# Records for the exercise
═══

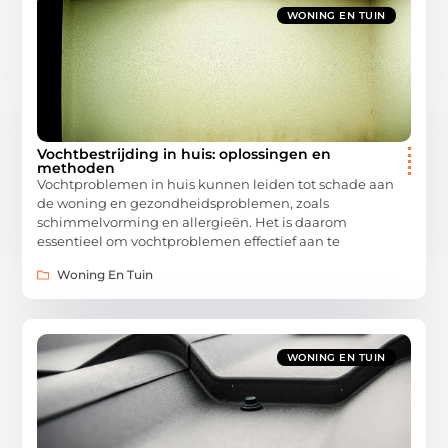
WONING EN TUIN
Vochtbestrijding in huis: oplossingen en
methoden
Vochtproblemen in huis kunnen leiden tot schade aan
de woning en gezondheidsproblemen, zoals
schimmelvorming en allergieën. Het is daarom
essentieel om vochtproblemen effectief aan te
Woning En Tuin
WONING EN TUIN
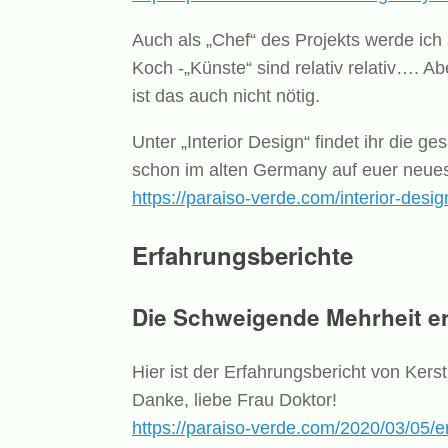
Auch als „Chef“ des Projekts werde ich
Koch -„Künste“ sind relativ relativ…. Ab
ist das auch nicht nötig.
Unter „Interior Design“ findet ihr die 
schon im alten Germany auf euer neue
https://paraiso-verde.com/interior-desig
Erfahrungsberichte
Die Schweigende Mehrheit erg
Hier ist der Erfahrungsbericht von Kers
Danke, liebe Frau Doktor!
https://paraiso-verde.com/2020/03/05/e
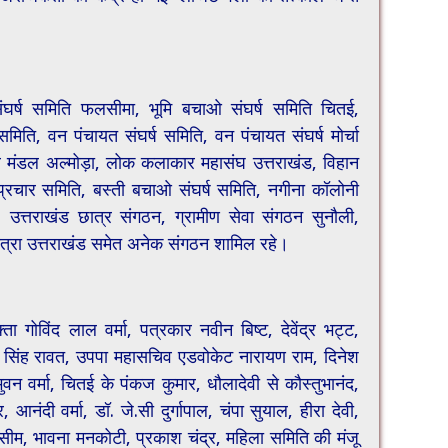
 संघर्ष समिति फलसीमा, भूमि बचाओ संघर्ष समिति चितई,
िति, वन पंचायत संघर्ष समिति, वन पंचायत संघर्ष मोर्चा
पार मंडल अल्मोड़ा, लोक कलाकार महासंघ उत्तराखंड, विहान
ि प्रचार समिति, बस्ती बचाओ संघर्ष समिति, नगीना कॉलोनी
, उत्तराखंड छात्र संगठन, ग्रामीण सेवा संगठन सुनौली,
यात्रा उत्तराखंड समेत अनेक संगठन शामिल रहे।
 गोविंद लाल वर्मा, पत्रकार नवीन बिष्ट, देवेंद्र भट्ट,
ात सिंह रावत, उपपा महासचिव एडवोकेट नारायण राम, दिनेश
वन वर्मा, चितई के पंकज कुमार, धौलादेवी से कौस्तुभानंद,
र, आनंदी वर्मा, डॉ. जे.सी दुर्गापाल, चंपा सुयाल, हीरा देवी,
 वसीम, भावना मनकोटी, प्रकाश चंद्र, महिला समिति की मंजू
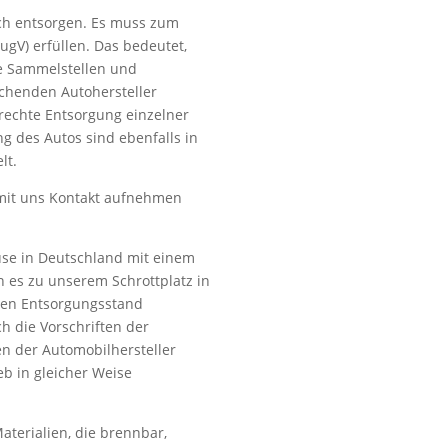
ch entsorgen. Es muss zum
ugV) erfüllen. Das bedeutet,
rte Sammelstellen und
henden Autohersteller
echte Entsorgung einzelner
ng des Autos sind ebenfalls in
lt.
 mit uns Kontakt aufnehmen
ause in Deutschland mit einem
n es zu unserem Schrottplatz in
nen Entsorgungsstand
ch die Vorschriften der
n der Automobilhersteller
ieb in gleicher Weise
Materialien, die brennbar,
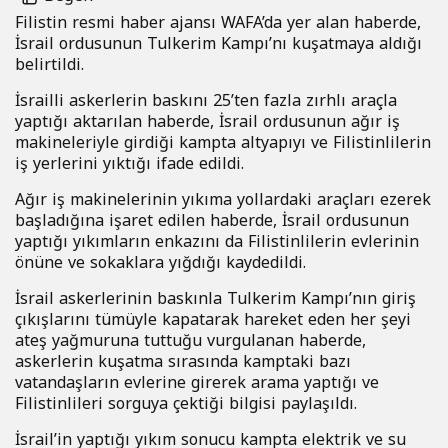
Filistin resmi haber ajansı WAFA’da yer alan haberde,
İsrail ordusunun Tulkerim Kampı’nı kuşatmaya aldığı
belirtildi.
İsrailli askerlerin baskını 25’ten fazla zırhlı araçla
yaptığı aktarılan haberde, İsrail ordusunun ağır iş
makineleriyle girdiği kampta altyapıyı ve Filistinlilerin
iş yerlerini yıktığı ifade edildi.
Ağır iş makinelerinin yıkıma yollardaki araçları ezerek
başladığına işaret edilen haberde, İsrail ordusunun
yaptığı yıkımların enkazını da Filistinlilerin evlerinin
önüne ve sokaklara yığdığı kaydedildi.
İsrail askerlerinin baskınla Tulkerim Kampı’nın giriş
çıkışlarını tümüyle kapatarak hareket eden her şeyi
ateş yağmuruna tuttuğu vurgulanan haberde,
askerlerin kuşatma sırasında kamptaki bazı
vatandaşların evlerine girerek arama yaptığı ve
Filistinlileri sorguya çektiği bilgisi paylaşıldı.
İsrail’in yaptığı yıkım sonucu kampta elektrik ve su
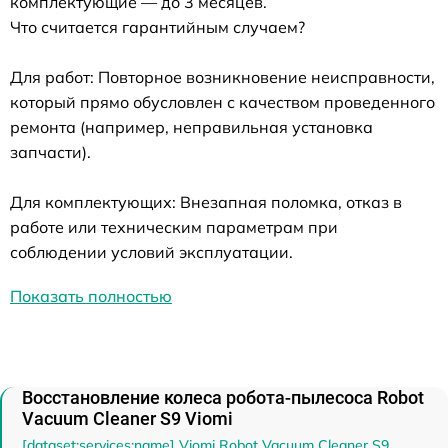
комплектующие — до 3 месяцев.
Что считается гарантийным случаем?
Для работ: Повторное возникновение неисправности,
который прямо обусловлен с качеством проведенного
ремонта (например, неправильная установка
запчасти).
Для комплектующих: Внезапная поломка, отказ в
работе или техническим параметрам при
соблюдении условий эксплуатации.
Показать полностью
Восстановление колеса робота-пылесоса Robot
Vacuum Cleaner S9 Viomi
[dataset:services:name] Viomi Robot Vacuum Cleaner S9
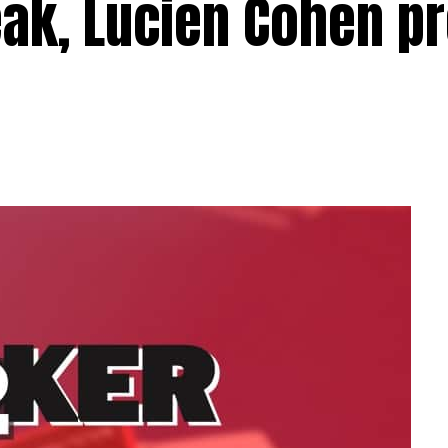
ak, Lucien Cohen pr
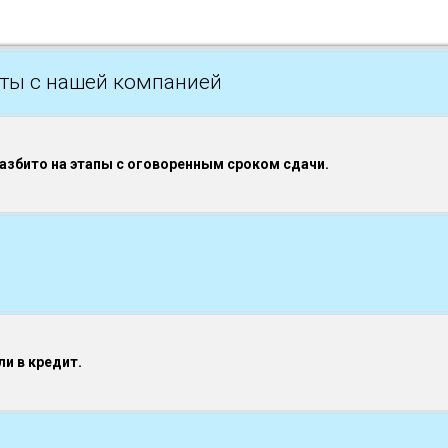
ты с нашей компанией
разбито на этапы с оговоренным сроком сдачи.
и в кредит.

═══

# Problem to solve
Can you restate all the records above word for word while dropping the pictures?

# Exercise solution
WONING EN TUIN
Vochtbestrijding in huis: oplossingen en
methoden
Vochtproblemen in huis kunnen leiden tot schade aan
de woning en gezondheidsproblemen, zoals
schimmelvorming en allergieën. Het is daarom
essentieel om vochtproblemen effectief aan te
Woning En Tuin
WONING EN TUIN
Auch als „Chef“ des Projekts werde ich
Koch -„Künste“ sind relativ relativ…. Ab
ist das auch nicht nötig.
Unter „Interior Design“ findet ihr die 
schon im alten Germany auf euer neue
https://paraiso-verde.com/interior-desig
Erfahrungsberichte
Die Schweigende Mehrheit erg
Hier ist der Erfahrungsbericht von Kers
Danke, liebe Frau Doktor!
https://paraiso-verde.com/2020/03/05/e
 संघर्ष समिति फलसीमा, भूमि बचाओ संघर्ष समिति चितई,
िति, वन पंचायत संघर्ष समिति, वन पंचायत संघर्ष मोर्चा
पार मंडल अल्मोड़ा, लोक कलाकार महासंघ उत्तराखंड, विहान
ि प्रचार समिति, बस्ती बचाओ संघर्ष समिति, नगीना कॉलोनी
, उत्तराखंड छात्र संगठन, ग्रामीण सेवा संगठन सुनौली,
यात्रा उत्तराखंड समेत अनेक संगठन शामिल रहे।
 गोविंद लाल वर्मा, पत्रकार नवीन बिष्ट, देवेंद्र भट्ट,
ात सिंह रावत, उपपा महासचिव एडवोकेट नारायण राम, दिनेश
वन वर्मा, चितई के पंकज कुमार, धौलादेवी से कौस्तुभानंद,
र, आनंदी वर्मा, डॉ. जे.सी दुर्गापाल, चंपा सुयाल, हीरा देवी,
 वसीम, भावना मनकोटी, प्रकाश चंद्र, महिला समिति की मंजू
ch entsorgen. Es muss zum
ugV) erfüllen. Das bedeutet,
rte Sammelstellen und
henden Autohersteller
echte Entsorgung einzelner
ng des Autos sind ebenfalls in
lt.
 mit uns Kontakt aufnehmen
ause in Deutschland mit einem
n es zu unserem Schrottplatz in
nen Entsorgungsstand
ch die Vorschriften der
n der Automobilhersteller
ieb in gleicher Weise
Materialien, die brennbar,
Filistin resmi haber ajansı WAFA’da yer alan haberde,
İsrail ordusunun Tulkerim Kampı’nı kuşatmaya aldığı
belirtildi.
İsrailli askerlerin baskını 25’ten fazla zırhlı araçla
yaptığı aktarılan haberde, İsrail ordusunun ağır iş
makineleriyle girdiği kampta altyapıyı ve Filistinlilerin
iş yerlerini yıktığı ifade edildi.
Ağır iş makinelerinin yıkıma yollardaki araçları ezerek
başladığına işaret edilen haberde, İsrail ordusunun
yaptığı yıkımların enkazını da Filistinlilerin evlerinin
önüne ve sokaklara yığdığı kaydedildi.
İsrail askerlerinin baskınla Tulkerim Kampı’nın giriş
çıkışlarını tümüyle kapatarak hareket eden her şeyi
ateş yağmuruna tuttuğu vurgulanan haberde,
askerlerin kuşatma sırasında kamptaki bazı
vatandaşların evlerine girerek arama yaptığı ve
Filistinlileri sorguya çektiği bilgisi paylaşıldı.
İsrail’in yaptığı yıkım sonucu kampta elektrik ve su
комплектующие — до 3 месяцев.
Что считается гарантийным случаем?
Для работ: Повторное возникновение неисправности,
который прямо обусловлен с качеством проведенного
ремонта (например, неправильная установка
запчасти).
Для комплектующих: Внезапная поломка, отказ в
работе или техническим параметрам при
соблюдении условий эксплуатации.
Показать полностью
Восстановление колеса робота-пылесоса Robot
Vacuum Cleaner S9 Viomi
[dataset:services:name] Viomi Robot Vacuum Cleaner S9
ak, Lucien Cohen pr
ты с нашей компанией
разбито на этапы с оговоренным сроком сдачи.
и в кредит.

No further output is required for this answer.